Equally short of the whole truth is the at" tempts to make the world believe that Dr. Le Conte favors his views and is dissatisfied with the working of the Academy, when it is well known that the present administration of the Academy has no warmer friend than Dr. Le Conte.

Further, it is said "one of our rising young naturalists has been relieved of the scholarship which was endowed by A. E. Jessup, and which paid a small salary, without the offer of an equivalent place." This is equally remarkable for the inference left to be drawn through not telling the whole truth. The fund provides that beneficiaries shall have its advantages for two years. At the end of that term there happened to be no suitable applicant, and the excellent Mr. Ryder was offered a continuance until an acceptable successor should arise. He was, indeed, four years on the fund instead of the two promised, and, much to the regret of the Academy, it had "no equivalent place to offer him".
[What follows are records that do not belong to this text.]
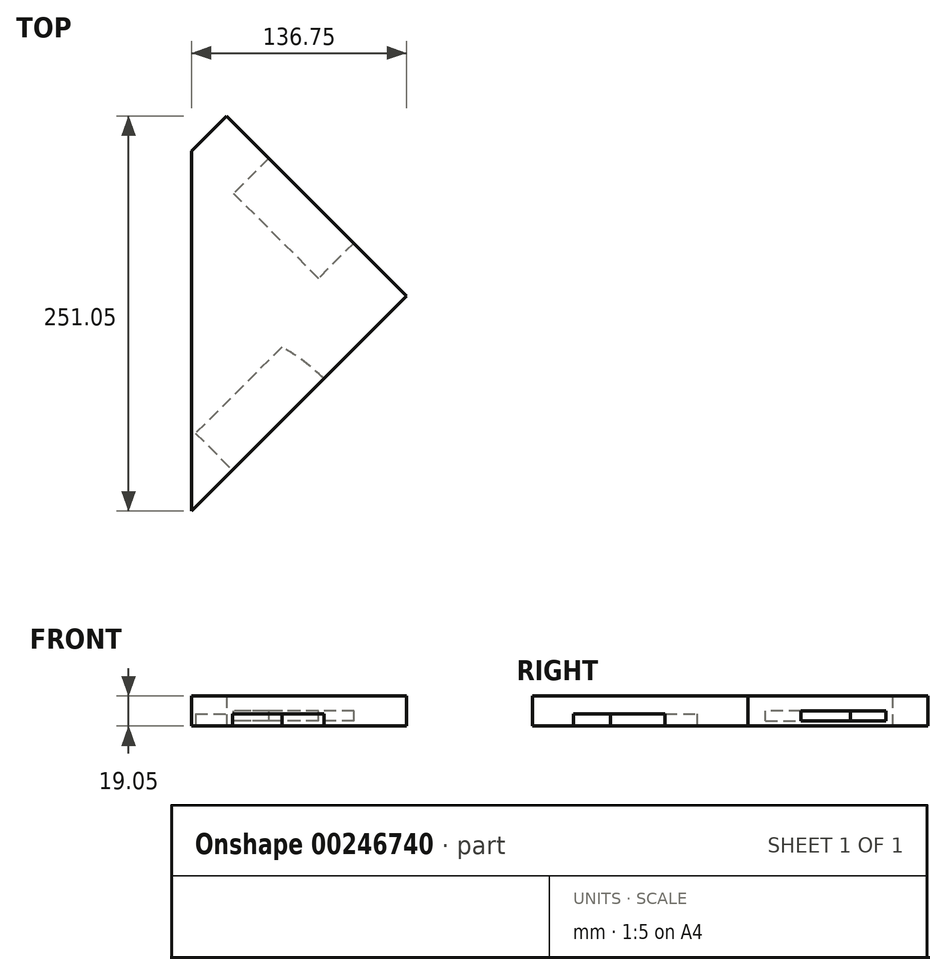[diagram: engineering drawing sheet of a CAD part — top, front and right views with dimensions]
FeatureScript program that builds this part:
annotation { "Feature Type Name" : "Feature", "Feature Type Description" : "" }
export const myFeature = defineFeature(function(context is Context, id is Id, definition is map)
    precondition{}
    {
        {
            var Q0;
            Q0=qCreatedBy(makeId("Top.planeOp"),FACE);
            var sketch = newSketch(context, id + "F0", { "sketchPlane" : qUnion([Q0])});
            skLineSegment(sketch, "E0.bottom", {"start": v(-109.45, 125.26) * mm, "end": v(119.15, 125.26) * mm});
            skLineSegment(sketch, "E0.top", {"start": v(-109.45, -103.34) * mm, "end": v(119.15, -103.34) * mm});
            skLineSegment(sketch, "E0.left", {"start": v(-109.45, 125.26) * mm, "end": v(-109.45, -103.34) * mm});
            skLineSegment(sketch, "E0.right", {"start": v(119.15, 125.26) * mm, "end": v(119.15, -103.34) * mm});
            skSolve(sketch);
        }
        {
            var Q0;
            Q0 = qSketchRegion(id + "F0", true);
            extrude(context, id + "F1", {"entities" : qUnion([Q0]), "depth" : 19.05 * mm});
        }
        {
            var Q0;
            Q0=makeQuery(id+"F1.opExtrude","CAP_FACE",FACE,{"disambiguationData":[OSD([sQuery(id+"F0.wireOp",EDGE,"E0.bottom"),sQuery(id+"F0.wireOp",EDGE,"E0.top"),sQuery(id+"F0.wireOp",EDGE,"E0.left"),sQuery(id+"F0.wireOp",EDGE,"E0.right")])],"isStart":false});
            var sketch = newSketch(context, id + "F2", { "sketchPlane" : qUnion([Q0])});
            skLineSegment(sketch, "E1", {"start": v(119.15, 125.26) * mm, "end": v(-109.45, -103.34) * mm});
            skLineSegment(sketch, "E2", {"start": v(-109.45, -103.34) * mm, "end": v(155.72, -103.34) * mm});
            skLineSegment(sketch, "E3", {"start": v(155.72, -103.34) * mm, "end": v(119.15, 125.26) * mm});
            skSolve(sketch);
        }
        {
            var Q0;
            Q0 = qSketchRegion(id + "F2", true);
            extrude(context, id + "F3", {"entities" : qUnion([Q0]), "operationType" : NewBodyOperationType.REMOVE, "endBound" : BoundingType.THROUGH_ALL, "oppositeDirection" : true, "depth" : 127 * mm});
        }
        {
            var Q0;
            Q0=makeQuery(id+"F1.opExtrude","CAP_FACE",FACE,{"disambiguationData":[OSD([sQuery(id+"F0.wireOp",EDGE,"E0.bottom"),sQuery(id+"F0.wireOp",EDGE,"E0.top"),sQuery(id+"F0.wireOp",EDGE,"E0.left"),sQuery(id+"F0.wireOp",EDGE,"E0.right")])],"isStart":false});
            var sketch = newSketch(context, id + "F4", { "sketchPlane" : qUnion([Q0])});
            skLineSegment(sketch, "E4", {"start": v(-109.45, 125.26) * mm, "end": v(4.85, 10.96) * mm});
            skLineSegment(sketch, "E5", {"start": v(4.85, 10.96) * mm, "end": v(150.63, 139.13) * mm});
            skLineSegment(sketch, "E6", {"start": v(150.63, 139.13) * mm, "end": v(-109.45, 125.26) * mm});
            skSolve(sketch);
        }
        {
            var Q0;
            Q0 = qSketchRegion(id + "F4", true);
            extrude(context, id + "F5", {"entities" : qUnion([Q0]), "operationType" : NewBodyOperationType.REMOVE, "endBound" : BoundingType.SYMMETRIC, "oppositeDirection" : true, "depth" : 127 * mm});
        }
        {
            var Q0;
            Q0=makeQuery(id+"F5.boolean.opBoolean","COPY",FACE,{"derivedFrom":makeQuery(id+"F5.opExtrude","SWEPT_FACE",FACE,{"disambiguationData":[OSD([sQuery(id+"F4.wireOp",EDGE,"E4")])]})});
            var sketch = newSketch(context, id + "F6", { "sketchPlane" : qUnion([Q0])});
            skPoint(sketch, "E7.oppositeSnap0", {"position": v(165.96, 9.53) * mm});
            skLineSegment(sketch, "E7.bottom", {"start": v(51.8, 3.17) * mm, "end": v(128, 3.17) * mm});
            skLineSegment(sketch, "E7.top", {"start": v(51.8, 9.53) * mm, "end": v(128, 9.53) * mm});
            skLineSegment(sketch, "E7.left", {"start": v(51.8, 3.17) * mm, "end": v(51.8, 9.53) * mm});
            skLineSegment(sketch, "E7.right", {"start": v(128, 3.17) * mm, "end": v(128, 9.53) * mm});
            skSolve(sketch);
        }
        {
            var Q0;
            Q0=makeQuery(id+"F3.boolean.opBoolean","COPY",FACE,{"derivedFrom":makeQuery(id+"F3.opExtrude","SWEPT_FACE",FACE,{"disambiguationData":[OSD([sQuery(id+"F2.wireOp",EDGE,"E1")])]})});
            var sketch = newSketch(context, id + "F7", { "sketchPlane" : qUnion([Q0])});
            skLineSegment(sketch, "E8.bottom", {"start": v(-113.64, 7.62) * mm, "end": v(-36.17, 7.62) * mm});
            skLineSegment(sketch, "E8.top", {"start": v(-113.64, 0) * mm, "end": v(-36.17, 0) * mm});
            skLineSegment(sketch, "E8.left", {"start": v(-113.64, 7.62) * mm, "end": v(-113.64, 0) * mm});
            skLineSegment(sketch, "E8.right", {"start": v(-36.17, 7.62) * mm, "end": v(-36.17, 0) * mm});
            skSolve(sketch);
        }
        {
            var Q0;
            Q0=makeQuery(id+"F7.imprint","IMPRINT",FACE,{"disambiguationData":[TD([[makeQuery(id+"F7.imprint","IMPRINT",EDGE,{"derivedFrom":sQuery(id+"F7.wireOp",EDGE,"E8.bottom")}),-1.0]])]});
            extrude(context, id + "F8", {"entities" : qUnion([Q0]), "operationType" : NewBodyOperationType.REMOVE, "oppositeDirection" : true, "depth" : 33.02 * mm});
        }
        {
            var Q0;
            Q0=makeQuery(id+"F6.imprint","IMPRINT",FACE,{"disambiguationData":[TD([[makeQuery(id+"F6.imprint","IMPRINT",EDGE,{"derivedFrom":sQuery(id+"F6.wireOp",EDGE,"E7.bottom")}),-1.0]])]});
            extrude(context, id + "F9", {"entities" : qUnion([Q0]), "operationType" : NewBodyOperationType.ADD, "depth" : 31.75 * mm});
        }
        {
            var Q0;
            {var subQ0=sQuery(id+"F0.wireOp",EDGE,"E0.left");Q0=makeQuery(id+"F3.boolean.opBoolean","MERGE",VERTEX,{"derivedFrom":[makeQuery(id+"F1.opExtrude","CAP_VERTEX",VERTEX,{"disambiguationData":[OSD([sQuery(id+"F0.wireOp",EDGE,"E0.top"),subQ0])],"isStart":false}),makeQuery(id+"F3.opExtrude","CAP_VERTEX",VERTEX,{"disambiguationData":[OSD([subQ0,sQuery(id+"F2.wireOp",EDGE,"E1"),sQuery(id+"F2.wireOp",EDGE,"E2")])],"isStart":true})]});}
            var Q1;
            Q1=makeQuery(id+"F1.opExtrude","CAP_VERTEX",VERTEX,{"disambiguationData":[OSD([sQuery(id+"F0.wireOp",EDGE,"E0.top"),sQuery(id+"F0.wireOp",EDGE,"E0.left")])],"isStart":true});
            var Q2;
            Q2=makeQuery(id+"F8.boolean.opBoolean","COPY",VERTEX,{"derivedFrom":makeQuery(id+"F8.opExtrude","CAP_VERTEX",VERTEX,{"disambiguationData":[OSD([sQuery(id+"F0.wireOp",EDGE,"E0.bottom"),sQuery(id+"F0.wireOp",EDGE,"E0.top"),sQuery(id+"F0.wireOp",EDGE,"E0.left"),sQuery(id+"F0.wireOp",EDGE,"E0.right"),sQuery(id+"F2.wireOp",EDGE,"E1"),sQuery(id+"F7.wireOp",EDGE,"E8.top"),sQuery(id+"F7.wireOp",EDGE,"E8.right")])],"isStart":false})});
            cPlane(context, id + "F10", {"entities" : qUnion([Q0, Q1, Q2]), "cplaneType" : CPlaneType.THREE_POINT, "offset" : 25.4 * mm, "width" : 152.4 * mm, "height" : 152.4 * mm});
        }
        {
            var Q0;
            Q0=qCreatedBy(id+"F10.planeOp",FACE);
            var sketch = newSketch(context, id + "F11", { "sketchPlane" : qUnion([Q0])});
            skLineSegment(sketch, "E9.bottom", {"start": v(24.38, 7.62) * mm, "end": v(58.34, 7.62) * mm});
            skLineSegment(sketch, "E9.top", {"start": v(24.38, -8.42) * mm, "end": v(58.34, -8.42) * mm});
            skLineSegment(sketch, "E9.left", {"start": v(24.38, 7.62) * mm, "end": v(24.38, -8.42) * mm});
            skLineSegment(sketch, "E9.right", {"start": v(58.34, 7.62) * mm, "end": v(58.34, -8.42) * mm});
            skSolve(sketch);
        }
        {
            var Q0;
            Q0 = qSketchRegion(id + "F11", true);
            var Q1;
            {var subQ0=sQuery(id+"F0.wireOp",EDGE,"E0.left");Q1=makeQuery(id+"F3.boolean.opBoolean","MERGE",EDGE,{"derivedFrom":[makeQuery(id+"F1.opExtrude","SWEPT_EDGE",EDGE,{"disambiguationData":[OSD([sQuery(id+"F0.wireOp",EDGE,"E0.top"),subQ0])]}),makeQuery(id+"F3.opExtrude","SWEPT_EDGE",EDGE,{"disambiguationData":[OSD([subQ0,sQuery(id+"F2.wireOp",EDGE,"E1"),sQuery(id+"F2.wireOp",EDGE,"E2")])]})]});}
            revolve(context, id + "F12", {"operationType" : NewBodyOperationType.REMOVE, "entities" : qUnion([Q0]), "axis" : qUnion([Q1]), "revolveType" : RevolveType.ONE_DIRECTION, "angle" : 35 * degree});
        }
    });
But the most singular fact is that Prof. Cope should feel justified in using a public magazine like the Naturalist to attack a private institution, for the Academy has no endowment for its maintenance. Some five hundred members pay :$10 a year, and there are some life members of $100 each. These pay to support in their own way their own private property; what they do for science is their own free and voluntary gift. An immense majority of them have voted down Prof. Cope's ideas of management, and in consequence, he appeals to the public for the sym-pathy which the Academy denies him, just as he would be justified in doing were it a public institution and it was squandering the public funds.

There have been some small sums left to the Academy for special purposes, at various times, but it will surprise many readers to know that, while Prof. Cope would have it do things which only richly-endowed institutions do, it has maintained its well-known reputation over the world, with its large museum and magnificent library of over 20,000 scientific volumes, on an annual income of about $6,000 a year; a great portion of which has to go for city expenses I Indeed, so far from the public having any right to criticise their work, the most of the noble results reached here have been from the individual labors of the members, as well as from their individual cash. The magnificent herbarium of the Academy, unequalled, perhaps, in the United States outside of Cambridge, in its arrangement and care is the result of the free labor of Pickering, Bridges, Durand, Burk, Diftenbaugh, Parker, Redfield, and some others, at odd times, with little more cost to the institution than gas-light. And what is true of the Botanical is true of other departments.

One would suppose that Prof. Cope might mention some of these facts in his tirades, - but then we may suppose a good many other things.